Up next on the CMSCG Blog “Ftag of the Week” series is F757 Drug Regimen is Free from Unnecessary Drugs, which is part of the Pharmacy Services regulatory group. F757 includes only a set of regulatory requirements, with no Interpretive Guidance, however, deficient practices are widely cited under this regulation, and issues identified can be in IJ in the making. This regulation states that each nursing home resident’s drug regimen must be free from unnecessary drugs.
What’s “Unnecessary?”
Per F757, an “unnecessary drug” is considered any of these:
- Any drug used in excessive dose, including duplicate drug therapy
- Any drug used for excessive duration
- Any drug used without adequate monitoring
- Any drug used in the presence of adverse consequences which indicate the dose should be reduced or discontinued
- Any combination of the above mentioned considerations
That’s it. The whole regulation is summed up in a few bullet points, but each of these requirements can result in a potential negative outcome, so it is important to ensure that your facility’s medication ordering, administration and monitoring systems are sound. There are many opportunities for things to go wrong if procedures are not being followed.
Monitoring
Many of the issues identified related to unnecessary drugs are due to a lack of monitoring the resident’s medications, labs, blood sugar levels, and anything else the physician has prescribed. The failure to monitor can result in a harm level citation or higher given some of the outcomes related to poor practices by the physician, nursing staff and/or the consultant pharmacist (an issue gets missed during the monthly MMR), so facilities without strong systems to monitor residents’ health status as it relates to medications may find themselves in a jam.

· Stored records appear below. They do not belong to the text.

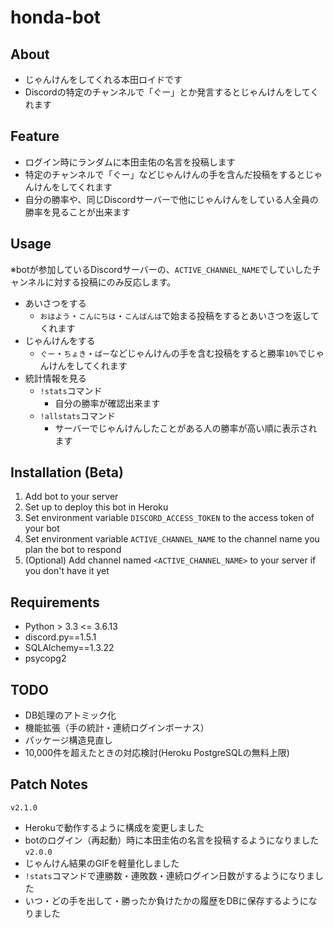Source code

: ﻿# honda-bot

## About
- じゃんけんをしてくれる本田ロイドです
- Discordの特定のチャンネルで「ぐー」とか発言するとじゃんけんをしてくれます

## Feature
- ログイン時にランダムに本田圭佑の名言を投稿します
- 特定のチャンネルで「ぐー」などじゃんけんの手を含んだ投稿をするとじゃんけんをしてくれます
- 自分の勝率や、同じDiscordサーバーで他にじゃんけんをしている人全員の勝率を見ることが出来ます

## Usage
※botが参加しているDiscordサーバーの、`ACTIVE_CHANNEL_NAME`でしていしたチャンネルに対する投稿にのみ反応します。
- あいさつをする
  - `おはよう`・`こんにちは`・`こんばんは`で始まる投稿をするとあいさつを返してくれます
- じゃんけんをする
  - `ぐー`・`ちょき`・`ぱー`などじゃんけんの手を含む投稿をすると勝率`10%`でじゃんけんをしてくれます
- 統計情報を見る
  - `!stats`コマンド
    - 自分の勝率が確認出来ます
  - `!allstats`コマンド
    - サーバーでじゃんけんしたことがある人の勝率が高い順に表示されます


## Installation (Beta)
1. Add bot to your server
2. Set up to deploy this bot in Heroku
3. Set environment variable `DISCORD_ACCESS_TOKEN` to the access token of your bot
4. Set environment variable `ACTIVE_CHANNEL_NAME` to the channel name you plan the bot to respond
5. (Optional) Add channel named `<ACTIVE_CHANNEL_NAME>` to your server if you don't have it yet

## Requirements
- Python > 3.3 <= 3.6.13
- discord.py==1.5.1
- SQLAlchemy==1.3.22
- psycopg2

## TODO
- DB処理のアトミック化
- 機能拡張（手の統計・連続ログインボーナス）
- パッケージ構造見直し
- 10,000件を超えたときの対応検討(Heroku PostgreSQLの無料上限)

## Patch Notes
`v2.1.0`
- Herokuで動作するように構成を変更しました
- botのログイン（再起動）時に本田圭佑の名言を投稿するようになりました
`v2.0.0`
- じゃんけん結果のGIFを軽量化しました
- `!stats`コマンドで連勝数・連敗数・連続ログイン日数がするようになりました
- いつ・どの手を出して・勝ったか負けたかの履歴をDBに保存するようになりました
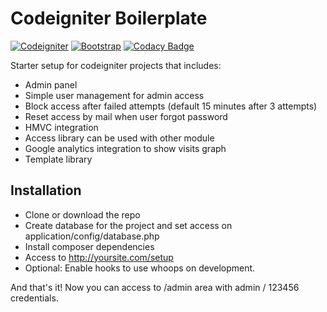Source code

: # Codeigniter Boilerplate

[![Codeigniter](https://img.shields.io/badge/Codeigniter-v3.1.10-orange.svg)](http://codeigniter.com/)
[![Bootstrap](https://img.shields.io/badge/Bootstrap-v3.3.6-6f5499.svg)](http://getbootstrap.com/)
[![Codacy Badge](https://api.codacy.com/project/badge/grade/91def6b56ce945e2a1a52c99a804cb10)](https://www.codacy.com/app/roverwire/ci-starter)

Starter setup for codeigniter projects that includes:

- Admin panel
- Simple user management for admin access
- Block access after failed attempts (default 15 minutes after 3 attempts)
- Reset access by mail when user forgot password
- HMVC integration
- Access library can be used with other module
- Google analytics integration to show visits graph
- Template library

## Installation

- Clone or download the repo
- Create database for the project and set access on application/config/database.php
- Install composer dependencies
- Access to http://yoursite.com/setup
- Optional: Enable hooks to use whoops on development.

And that's it! Now you can access to /admin area with admin / 123456 credentials.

Here are two actual Immediate Jeopardy-level citations related to lack of monitoring and follow-up:
Complaint Survey – F757 S/S: J
A facility was placed in Immediate Jeopardy for failure to provide adequate monitoring of a resident taking antidiabetic medications, resulting in the resident being re-hospitalized with diabetic ketoacidosis. The resident was found in his room by a CNA with warm, clammy skin and unresponsive and a blood sugar check result read “high.” The resident was transferred to the ER and arrived at the emergency department with a blood sugar level of 700. A review of the resident’s record identified multiple BS omissions prior to this incident.
Complaint Survey – F757 S/S: K
A facility was placed in Immediate Jeopardy when it failed to obtain a follow-up lab for 1 resident. The lab had been ordered due to high PT/INR results on labs drawn more than two weeks prior. The resident had a nosebleed that bled for more than two hours overnight and did not alert any of the staff. The staff member who initially found out about the nosebleed did not document it and did not tell the resident’s physician. There was no care plan in place for the use of anticoagulants, and there was no monitoring in place related to the anticoagulant therapy that had been ordered.
The facility was cited for failure to develop and implement care plans for monitoring multiple residents receiving anticoagulant therapy, failure to follow physicians’ orders to obtain repeat labs after receiving elevated PT/INR levels, and failure to notify the physician of the PT/INR results to obtain further orders for monitoring.
Jumping the Gun on Antibiotic Prescribing
An area that is frequently cited (especially in certain states) relates to unnecessary antibiotic drugs prescribed prior to receiving the results of lab orders for tests such as urine culture or urinalysis when an infection is suspected. Many issues have been identified when one antibiotic is prescribed and administered, only to have lab results come back and the prescribed antibiotic turns out to be the wrong one.
Other Citations at F757
Here are some other issues that have been identified on surveys in 2021 – could similar issues be occurring in your building?
- Standard Survey – F757 S/S: E – Facility failed to discontinue an anticoagulant per the hospital discharge summary, resulting in one resident receiving the medications for 11 days beyond the intended stop date (missing on hospital order). The nurse responsible for transcribing the orders acknowledged to the surveyor that she had not read the hospital discharge summary and did not ask for a stop date from the hospital physician.
- Standard Survey – F757 S/S: D – Facility failed to ensure that narcotic pain meds were administered with adequate indications for use for one resident who was provided PRN Oxycodone for a pain scale of 0. The physician’s orders included a pain scale and stated that this pain medication should be provided for moderate pain (pain scale of 4-6).
- Standard Survey – F757 S/S: D – Facility failed to ensure physician’s orders were followed related to obtaining O2 sat readings for, obtaining blood sugar readings and reconciling duplicate medication orders for one resident. Review of the resident’s medical record showed MAR omissions for checking 02 sat twice a day per orders, and only one blood sugar reading a day versus the ordered frequency of twice a day. The resident had duplicate orders for one medication and the MARs reflected that the medication was being given twice.
- Complaint Survey – F757 S/S: D – Facility failed to ensure one resident remained free from unnecessary medications related to a failure to hold laxatives when the resident was experiencing loose stools.